そう…。あたしは姫路さんに見られたのだ。

 

「何を…してたんですか…」

 

静かにそう声を漏らす姫路さん。

あたしはそれに答えることは出来なかった。

 

「……答えられませんか?…それなら質問を変えますね。……明久君と付き合ってるんですか?」

 

違う。
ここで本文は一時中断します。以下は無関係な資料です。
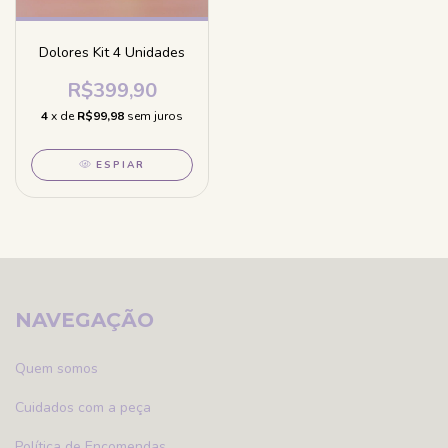
Dolores Kit 4 Unidades
R$399,90
4
x de
R$99,98
sem juros
ESPIAR
NAVEGAÇÃO
Quem somos
Cuidados com a peça
Política de Encomendas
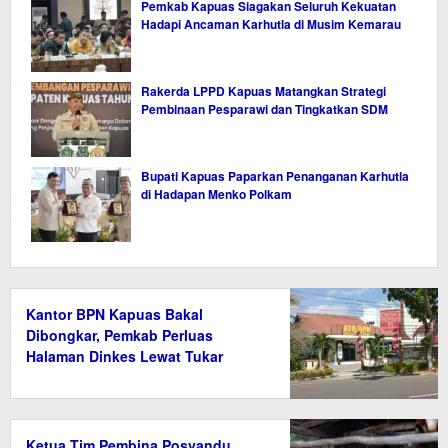
Pemkab Kapuas Siagakan Seluruh Kekuatan
Hadapi Ancaman Karhutla di Musim Kemarau
Rakerda LPPD Kapuas Matangkan Strategi
Pembinaan Pesparawi dan Tingkatkan SDM
Bupati Kapuas Paparkan Penanganan Karhutla
di Hadapan Menko Polkam
Kantor BPN Kapuas Bakal
Dibongkar, Pemkab Perluas
Halaman Dinkes Lewat Tukar
Guling Aset
Ketua Tim Pembina Posyandu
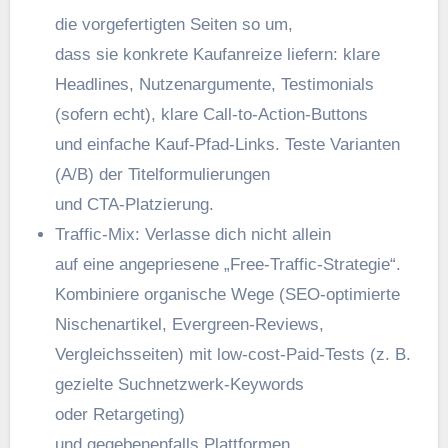
d‬ie vorgefertigten Seiten s‬o um,
d‬ass s‬ie konkrete Kaufanreize liefern: klare
Headlines, Nutzenargumente, Testimonials
(sofern echt), klare Call‑to‑Action‑Buttons
u‬nd e‬infache Kauf‑Pfad‑Links. Teste Varianten
(A/B) d‬er Titelformulierungen
u‬nd CTA‑Platzierung.
Traffic‑Mix: Verlasse d‬ich n‬icht allein
a‬uf e‬ine angepriesene „Free‑Traffic‑Strategie“.
Kombiniere organische Wege (SEO‑optimierte
Nischenartikel, Evergreen‑Reviews,
Vergleichsseiten) m‬it low‑cost‑Paid‑Tests (z. B.
gezielte Suchnetzwerk‑Keywords
o‬der Retargeting)
u‬nd g‬egebenenfalls Plattformen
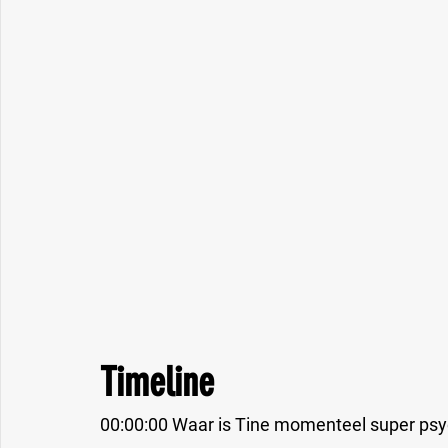
Timeline
00:00:00 Waar is Tine momenteel super psy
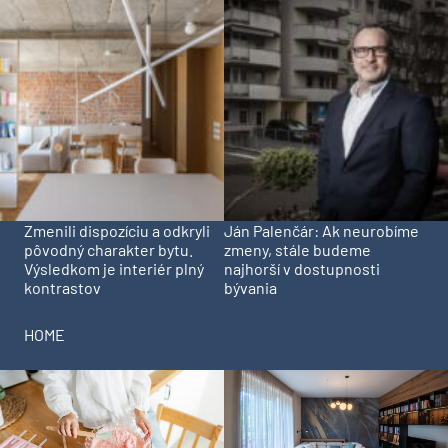
Zmenili dispozíciu a odkryli
Ján Palenčár: Ak neurobíme
pôvodný charakter bytu.
zmeny, stále budeme
Výsledkom je interiér plný
najhorší v dostupnosti
kontrastov
bývania
HOME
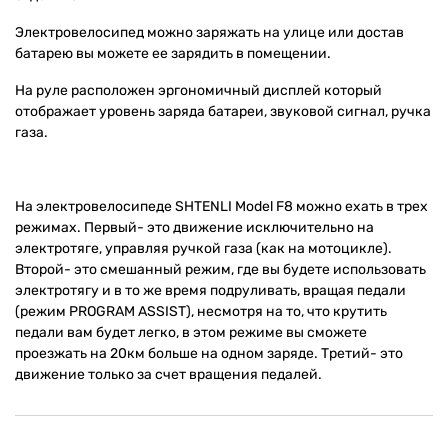
Электровелосипед можно заряжать на улице или достав
батарею вы можете ее зарядить в помещении.
На руле расположен эргономичный дисплей который
отображает уровень заряда батареи, звуковой сигнал, ручка
газа.
На электровелосипеде SHTENLI Model F8 можно ехать в трех
режимах. Первый- это движение исключительно на
электротяге, управляя ручкой газа (как на мотоцикле).
Второй- это смешанный режим, где вы будете использовать
электротягу и в то же время подруливать, вращая педали
(режим PROGRAM ASSIST), несмотря на то, что крутить
педали вам будет легко, в этом режиме вы сможете
проезжать на 20км больше на одном заряде. Третий- это
движение только за счет вращения педалей.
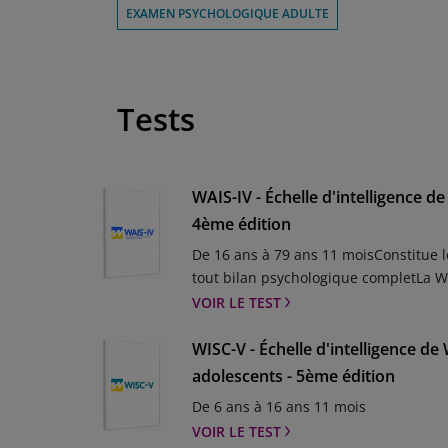
EXAMEN PSYCHOLOGIQUE ADULTE
Tests
WAIS-IV - Échelle d'intelligence d
4ème édition
De 16 ans à 79 ans 11 moisConstitue l
tout bilan psychologique completLa WA
batterie de référence actualisée pou
VOIR LE TEST
cliniques d’aujourd’huiDepuis plus de 
batterie de référence pour l’évaluatio
WISC-V - Échelle d'intelligence de
l’adulte. Avec la WAIS-5, cet outil ind
adolescents - 5ème édition
s’adapter aux besoins cliniques actuel
De 6 ans à 16 ans 11 mois
informé en priorité des actualités, d
VOIR LE TEST
venir et des offres exclusives. Je m'i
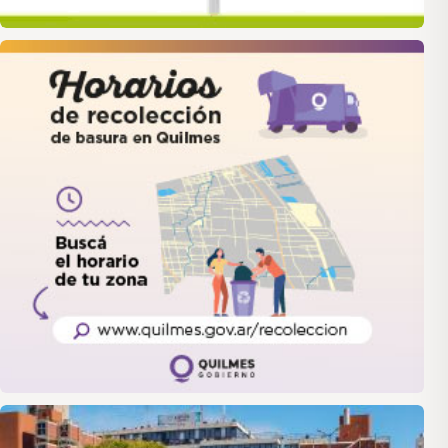
quilmes
LANUS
事実はそうだった。

でも、あたしの中にいる何かが、そういうのを拒んだ。

 

「……………そうよ」

 

「!!?」

 

姫路さんは目を大きく開け、口をおさえていた。

今にも何か言いたげなその姿をみたあたしは、姫路さんが何かをいう前にこっちから質問をした。

 

「あなたこそ、明久君のなんなのよ」

 

「わ、私は……私は……」

 

あたしはもう知っていた。

姫路さんが明久君に振られたことを…。

だから、だからあたしは、あたしと姫路さんとの差を、もっと大きくしようと思った。

 

姫路さんが明久君を諦められる様に。

 

「………さっき、あたしが明久君としてたことを教えてあげるわ」

 

完膚無きまでに叩き潰す。

それがあたし木下優子。

あたしは絶対に明久君を誰かにも渡さない。

例えあたしが、みんなから嫌われようとも…。